De nouvelles études confirment que le marché de Wuhan serait à l'origine de la COVID-19.

Le marché des animaux sauvages vivants serait à l'origine de la pandémie

Grands Titres

Le mystère entourant les origines de la COVID-19 commence de plus en plus à s'éclaircir, alors que deux nouvelles études confirment que le nouveau coronavirus a vraisemblablement fait son apparition dans le marché Huanan, à Wuhan.

C'est mardi que deux nouvelles études à ce sujet ont été publiées.

Une première étude, qui a été publiée dans Science après avoir fait l'objet d'une révision par les pairs pendant plusieurs mois, met de l'avant que l'apparition de la COVID-19 semble directement liée au marché situé à Wuhan: «Notre analyse indique que l'émergence du SRAS-CoV-2 s'est produite par le commerce d'animaux sauvages vivants en Chine, et montre que le marché Huanan était l'épicentre de la pandémie de COVID-19. »

C'est en s'intéressant aux premières données sur les cas de COVID-19 que les chercheurs ont établi que parmi les centaines de personnes qui ont été hospitalisées au début de l'épidémie, un grand nombre de celles-ci vivaient à proximité du marché.

De nombreux chercheurs soutenaient depuis le début de la pandémie que les marchés d'animaux vivants constituent des foyers de transmission idéals pour la propagation de nouvelles maladies et c'est justement ce qu'a confirmé une deuxième étude qui a été publiée mardi.

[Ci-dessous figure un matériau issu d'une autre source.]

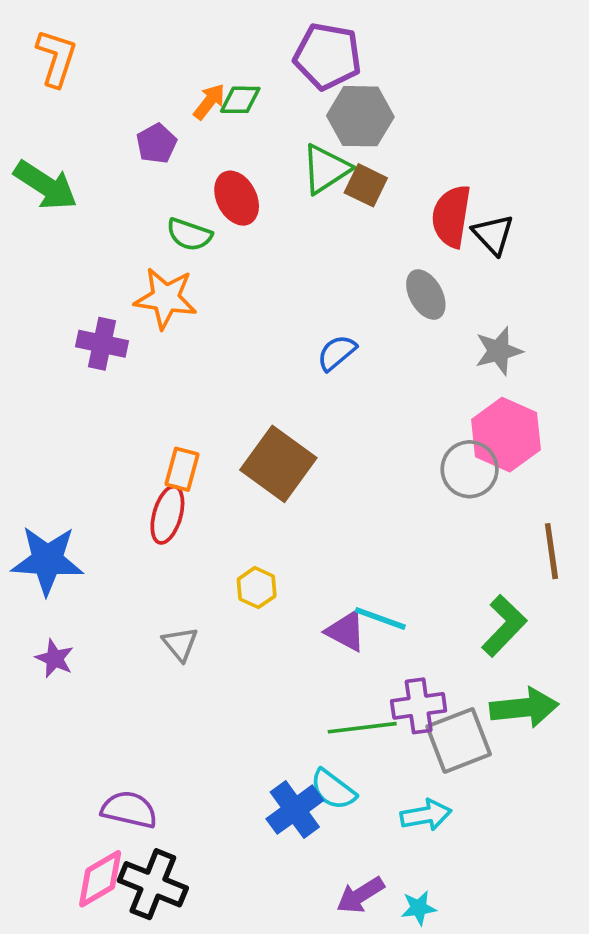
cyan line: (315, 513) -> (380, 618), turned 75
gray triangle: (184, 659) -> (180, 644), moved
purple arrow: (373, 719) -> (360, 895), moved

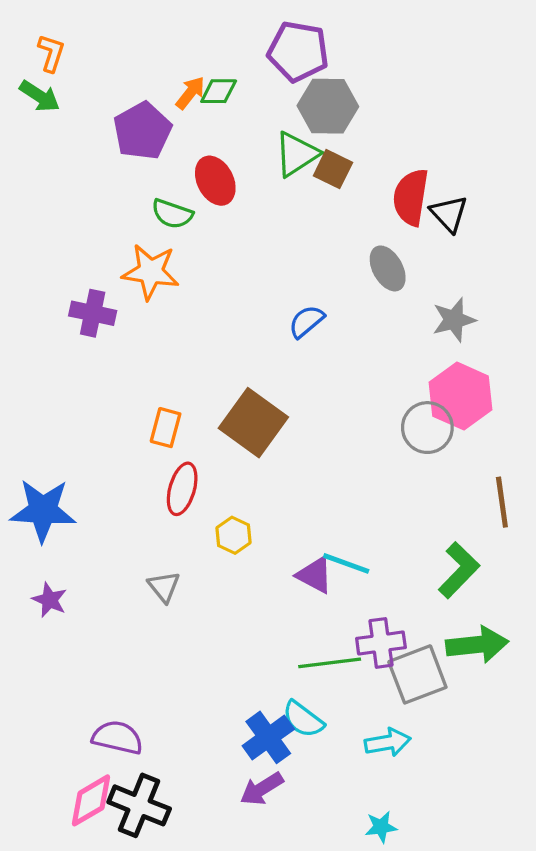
orange L-shape: (56, 58) -> (51, 53), size x0.7
purple pentagon: (157, 143) -> (142, 131), size x1.6
green arrow: (46, 185) -> (40, 96), moved, size x0.7
red ellipse: (167, 515) -> (182, 489), moved
purple arrow: (360, 895) -> (262, 789), moved

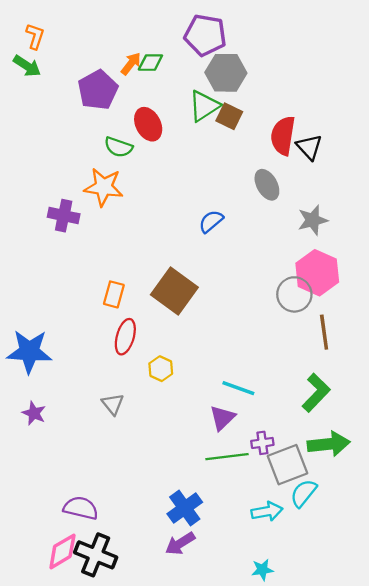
brown line: (502, 502) -> (324, 332), moved
purple triangle: (315, 575) -> (222, 418), moved, turned 48
purple cross: (381, 643) -> (262, 443), size x0.7
cyan semicircle: (303, 719) -> (304, 493), moved, turned 92

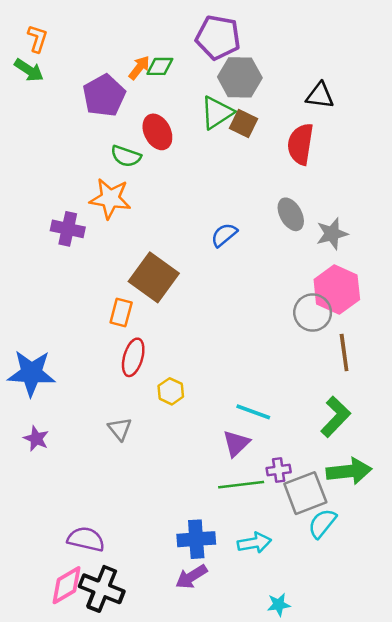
black triangle: (309, 147) -> (320, 96), moved, turned -40
gray ellipse: (267, 185) -> (291, 214), moved
brown square: (174, 291) -> (154, 277), moved
blue cross: (185, 508) -> (196, 539), turned 32
cyan arrow: (267, 511) -> (254, 543), moved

En effet, la deuxième étude a notamment exposé le fait que des milliers d'animaux susceptibles d’être infectés par des coronavirus, dont des chiens viverrins, des renards roux et des blaireaux, avaient été vendus dans la même zone d'où provenaient les premiers cas détectés en décembre.

Selon la Dre Angela Rasmussen, une des auteurs de l’étude et virologue à la Vaccine and Infectious Disease Organization (VIDO) à l'Université de la Saskatchewan, l'apparition de premiers cas de COVID-19 dans cette zone de Wuhan «n'est pas une coïncidence».

La Dre Rasmussen a d'ailleurs déclaré sur Twitter: «Bien que de nombreuses questions restent en suspens, ces résultats fournissent des preuves irréfutables que le SRAS-CoV-2 est apparu par le biais d'au moins deux zoonoses provenant d'animaux vendus au marché Huanan.»

Du côté du chercheur David Robertson, un virologue et professeur de l'Université de Glasgow, celui-ci a dit espérer que leur travail aiderait à «corriger le faux débat selon lequel le virus provenait d'un laboratoire».

Enfin, la Dre Rasmussen a illustré l'importance de tenter de comprendre l'origine de la COVID-19, tout en faisant remarquer que certaines questions pourraient demeurer sans la moindre réponse: «Ces questions sont essentielles pour comprendre le risque d'émergence d'un SRAS-CoV-3. [...] Par exemple, près de 50 ans plus tard, l’origine du virus Ebola n’est pas encore bien comprise.»